In the wake of the election, the helplessness and indignation of many Californians found an outlet in a fledgling separatist movement that was hell-bent on the impossible: bringing California secession to a real-deal vote. Then, just as things were picking up steam, that’s when the scandal hit.

Though they came in all shapes and political persuasions, the dream was the same: That the Independent Republic of California would be everything their beloved state already was, only more so—and all theirs, no one else’s.

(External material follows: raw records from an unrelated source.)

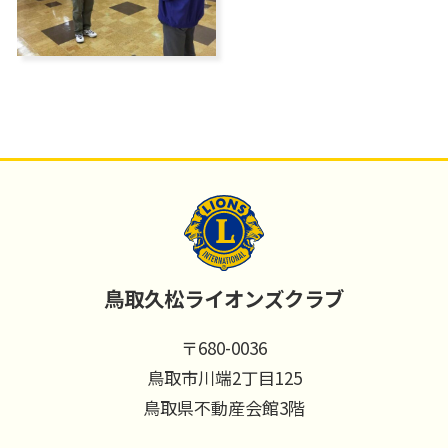
鳥取久松ライオンズクラブ
〒680-0036
鳥取市川端2丁目125
鳥取県不動産会館3階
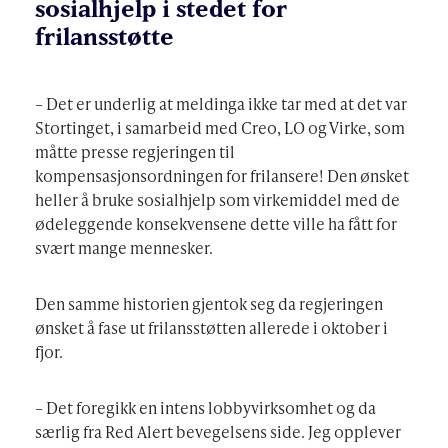
sosialhjelp i stedet for
frilansstøtte
– Det er underlig at meldinga ikke tar med at det var
Stortinget, i samarbeid med Creo, LO og Virke, som
måtte presse regjeringen til
kompensasjonsordningen for frilansere! Den ønsket
heller å bruke sosialhjelp som virkemiddel med de
ødeleggende konsekvensene dette ville ha fått for
svært mange mennesker.
Den samme historien gjentok seg da regjeringen
ønsket å fase ut frilansstøtten allerede i oktober i
fjor.
– Det foregikk en intens lobbyvirksomhet og da
særlig fra Red Alert bevegelsens side. Jeg opplever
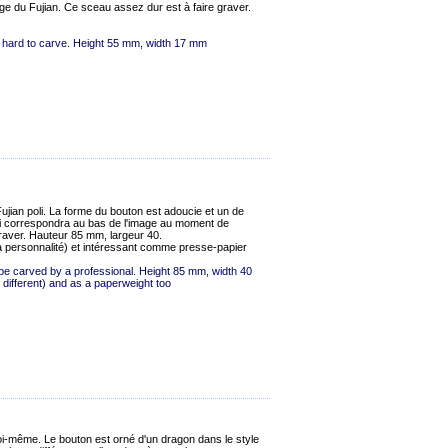
ge du Fujian. Ce sceau assez dur est à faire graver.
ty hard to carve. Height 55 mm, width 17 mm
jian poli. La forme du bouton est adoucie et un de
ui correspondra au bas de l'image au moment de
graver. Hauteur 85 mm, largeur 40.
sa personnalité) et intéressant comme presse-papier
 be carved by a professional. Height 85 mm, width 40
 different) and as a paperweight too
i-même. Le bouton est orné d'un dragon dans le style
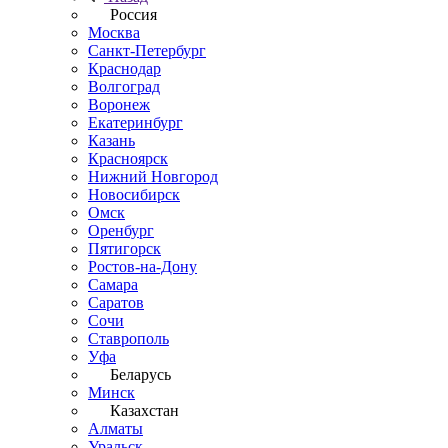
Россия
Москва
Санкт-Петербург
Краснодар
Волгоград
Воронеж
Екатеринбург
Казань
Красноярск
Нижний Новгород
Новосибирск
Омск
Оренбург
Пятигорск
Ростов-на-Дону
Самара
Саратов
Сочи
Ставрополь
Уфа
Беларусь
Минск
Казахстан
Алматы
Уральск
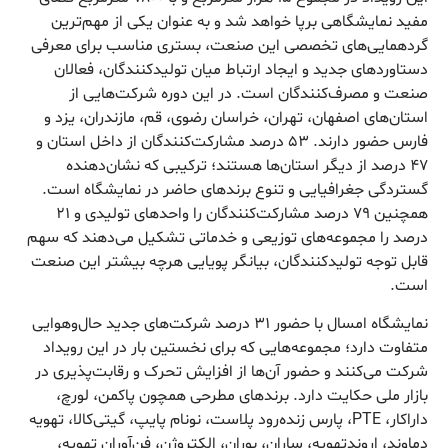
مفید نمایشگاهی برپا خواهد شد و به عنوان یکی از مهم‌ترین
گردهمایی‌های تخصصی این صنعت، بستری مناسب برای معرفی
دستاوردهای جدید و ایجاد ارتباط میان تولیدکنندگان، فعالان
صنعت و مصرف‌کنندگان است. در این دوره شرکت‌هایی از
استان‌های اصفهان، تهران، خراسان رضوی، قم، مازندران، یزد و
فارس حضور دارند. ۵۳ درصد مشارکت‌کنندگان از داخل استان و
۴۷ درصد از دیگر استان‌ها هستند؛ ترکیبی که نشان‌دهنده
گستردگی جغرافیایی و تنوع برندهای حاضر در نمایشگاه است.
همچنین ۷۹ درصد مشارکت‌کنندگان را واحدهای تولیدی و ۲۱
درصد را مجموعه‌های توزیعی و خدماتی تشکیل می‌دهند که سهم
قابل توجه تولیدکنندگان، بیانگر پویایی هرچه بیشتر این صنعت
است.
نمایشگاه امسال با حضور ۳۱ درصد شرکت‌های جدید حال‌وهوایی
متفاوت دارد؛ مجموعه‌هایی که برای نخستین بار در این رویداد
شرکت می‌کنند و حضور آن‌ها از افزایش تحرک و رقابت‌پذیری در
بازار ملی حکایت دارد. برندهای مطرحی همچون پاکمن، لورچ،
داراکار، PTE، پارس زنده‌رود پلاست، نونام پایپ، گیتی‌کالا، تهویه
دماوند، اروندتهویه، ساران، بوران، الکتروژن، فن‌آوران تهویه،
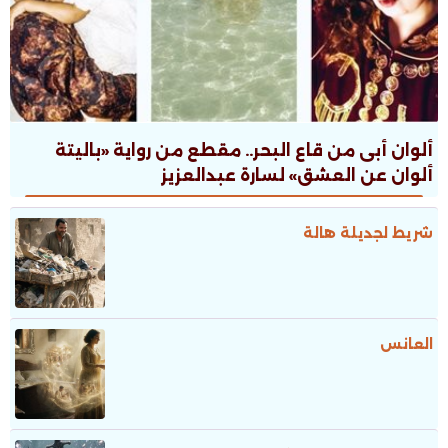
ألوان أبى من قاع البحر.. مقطع من رواية «باليتة
ألوان عن العشق» لسارة عبدالعزيز
شريط لجديلة هالة
العانس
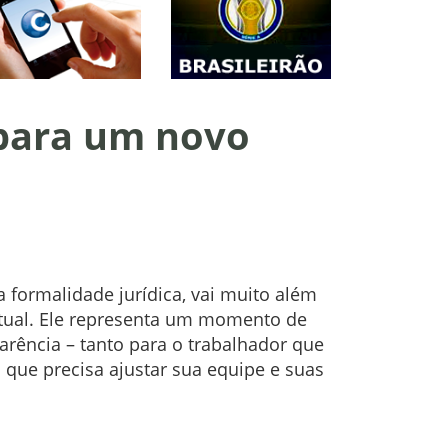
 para um novo
 formalidade jurídica, vai muito além
tual. Ele representa um momento de
parência – tanto para o trabalhador que
que precisa ajustar sua equipe e suas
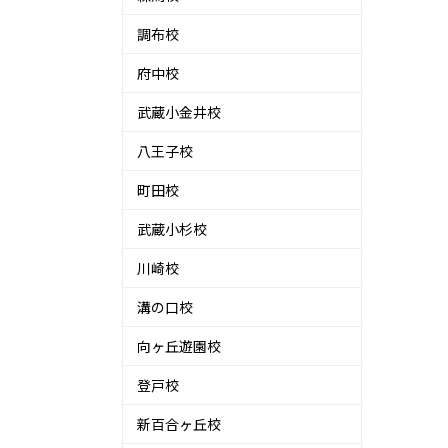
調布校
府中校
武蔵小金井校
八王子校
町田校
武蔵小杉校
川崎校
溝の口校
向ヶ丘遊園校
登戸校
新百合ヶ丘校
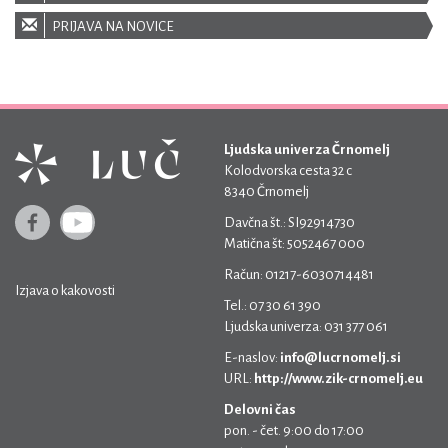
PRIJAVA NA NOVICE
Ljudska univerza Črnomelj
Kolodvorska cesta 32 c
8340 Črnomelj
Davčna št.: SI92914730
Matična št: 5052467 000
Račun: 01217-6030714481
Izjava o kakovosti
Tel.: 07 30 61 390
Ljudska univerza: 031 377 061
E-naslov:
info@lucrnomelj.si
URL:
http://www.zik-crnomelj.eu
Delovni čas
pon. - čet. 9:00 do 17:00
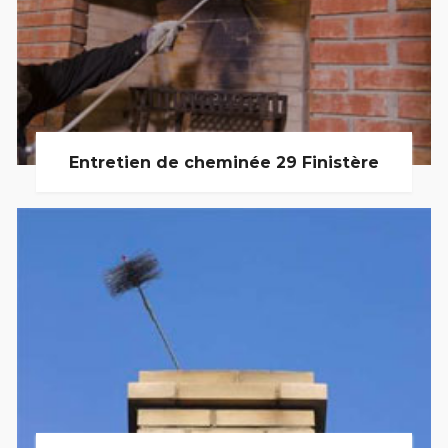
Entretien de cheminée 29 Finistère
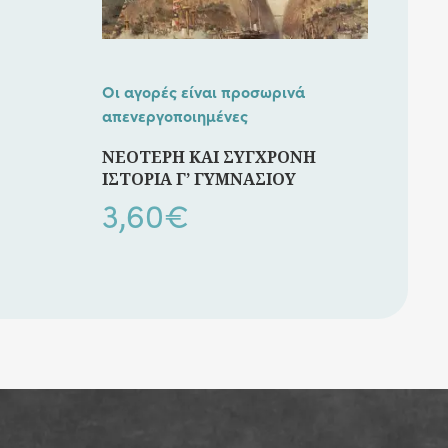
Οι αγορές είναι προσωρινά
απενεργοποιημένες
ΝΕΟΤΕΡΗ ΚΑΙ ΣΥΓΧΡΟΝΗ
ΙΣΤΟΡΙΑ Γ’ ΓΥΜΝΑΣΙΟΥ
3,60
€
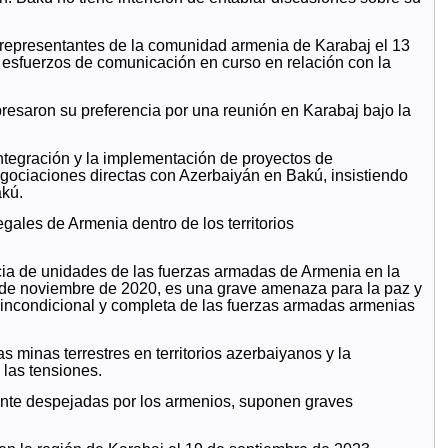
s representantes de la comunidad armenia de Karabaj el 13
 esfuerzos de comunicación en curso en relación con la
presaron su preferencia por una reunión en Karabaj bajo la
integración y la implementación de proyectos de
egociaciones directas con Azerbaiyán en Bakú, insistiendo
akú.
les de Armenia dentro de los territorios
cia de unidades de las fuerzas armadas de Armenia en la
10 de noviembre de 2020, es una grave amenaza para la paz y
da incondicional y completa de las fuerzas armadas armenias
 minas terrestres en territorios azerbaiyanos y la
las tensiones.
nte despejadas por los armenios, suponen graves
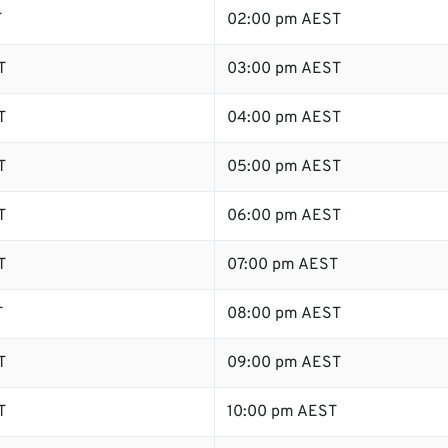
T
02:00 pm AEST
T
03:00 pm AEST
T
04:00 pm AEST
T
05:00 pm AEST
T
06:00 pm AEST
T
07:00 pm AEST
T
08:00 pm AEST
T
09:00 pm AEST
T
10:00 pm AEST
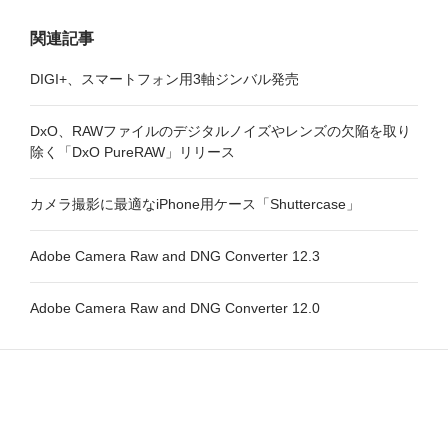
関連記事
DIGI+、スマートフォン用3軸ジンバル発売
DxO、RAWファイルのデジタルノイズやレンズの欠陥を取り
除く「DxO PureRAW」リリース
カメラ撮影に最適なiPhone用ケース「Shuttercase」
Adobe Camera Raw and DNG Converter 12.3
Adobe Camera Raw and DNG Converter 12.0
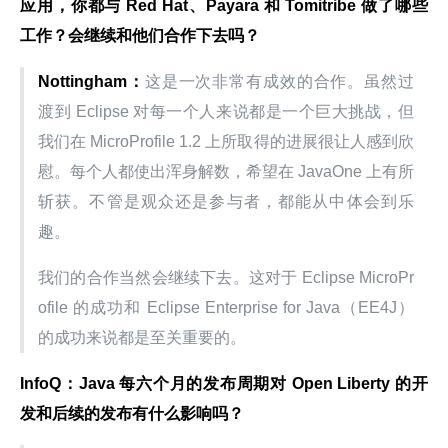
应用，你都与 Red Hat、Payara 和 Tomitribe 做了哪些
工作？会继续和他们合作下去吗？
Nottingham：
这是一次非常有成效的合作。虽然过
渡到 Eclipse 对每一个人来说都是一个巨大挑战，但
我们在 MicroProfile 1.2 上所取得的进展很让人感到欣
慰。每个人都使出浑身解数，希望在 JavaOne 上有所
斩获。不管是观众还是参与者，都能从中体会到乐
趣。
我们的合作当然会继续下去。这对于 Eclipse MicroPr
ofile 的成功和 Eclipse Enterprise for Java（EE4J）
的成功来说都是至关重要的。
InfoQ：Java 每六个月的发布周期对 Open Liberty 的开
发和后续的发布有什么影响吗？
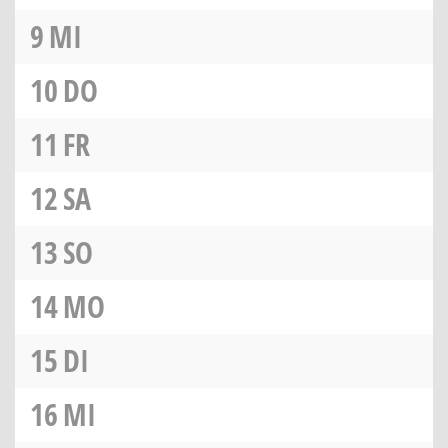
9
MI
10
DO
11
FR
12
SA
13
SO
14
MO
15
DI
16
MI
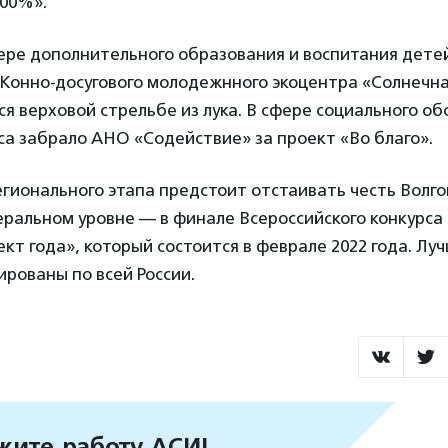
100%».
ере дополнительного образования и воспитания дете
Конно-досугового молодежнного экоцентра «Солнечна
я верховой стрельбе из лука. В сфере социального о
са забрало АНО «Содействие» за проект «Во благо».
гионального этапа предстоит отстаивать честь Волго
еральном уровне — в финале Всероссийского конкурса
кт года», который состоится в феврале 2022 года. Лу
рованы по всей России.
ите работу АСИ!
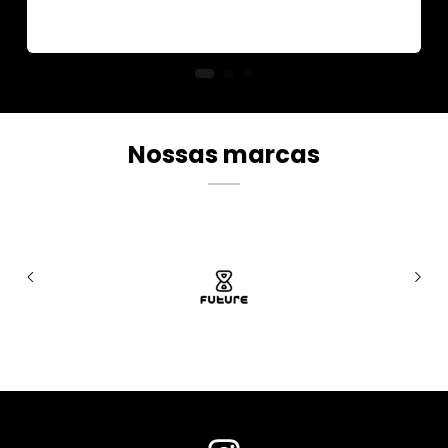
Nossas marcas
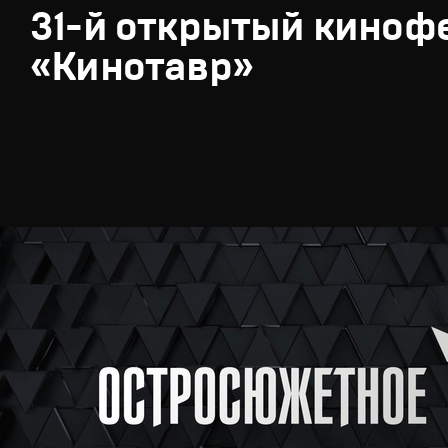
31-й открытый киноф
«Кинотавр»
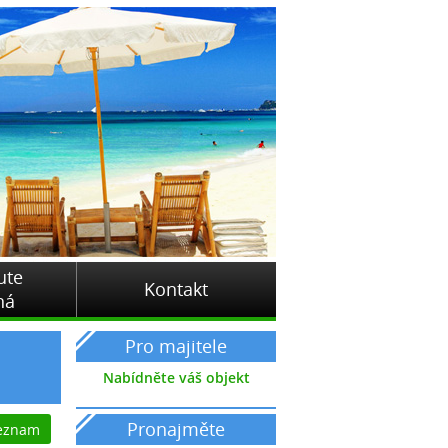
ute
Kontakt
ná
Pro majitele
Nabídněte váš objekt
Pronajměte
seznam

More than any other sentiment, the one that stuck with me most was articulated by Stanford law professor Michele Landis Dauber, who’s also a scholar of the antebellum and Civil War periods. The mere invocation of secession, she said, was gravely serious business and a tremendous danger. “Actually, the time we’re in,” she said, meaning that radically destabilizing period in the wake of the inauguration (we spoke about a week after the first travel ban), “is very similar to 1860 and 1861, where the reaction to Lincoln in the South is similar to the reaction to Trump in California and other deep-blue states. Horror, revulsion, rage, feelings of not wanting to be part of any country that would make this person president. The view that this person is a tyrant or a dictator. The heated rhetoric over whether the president is legitimate because he didn’t win the popular majority but, rather, only the plurality,” Dauber said. “People say the California secession talk is just symbolic, meant to send a message, but people thought South Carolina’s actions were symbolic. That South Carolina was just blowing off steam. Before it led to 2 percent of the population dead and a war that we now think of as inevitable, even though it wasn’t…. Both history in our own country and the breakup of the Soviet Union indicate that sometimes these things are trivial but sometimes they turn into bloodbaths in which millions of people die. So I don’t think it’s something to toy with…. If you start down the road of splintering, where is the end point?”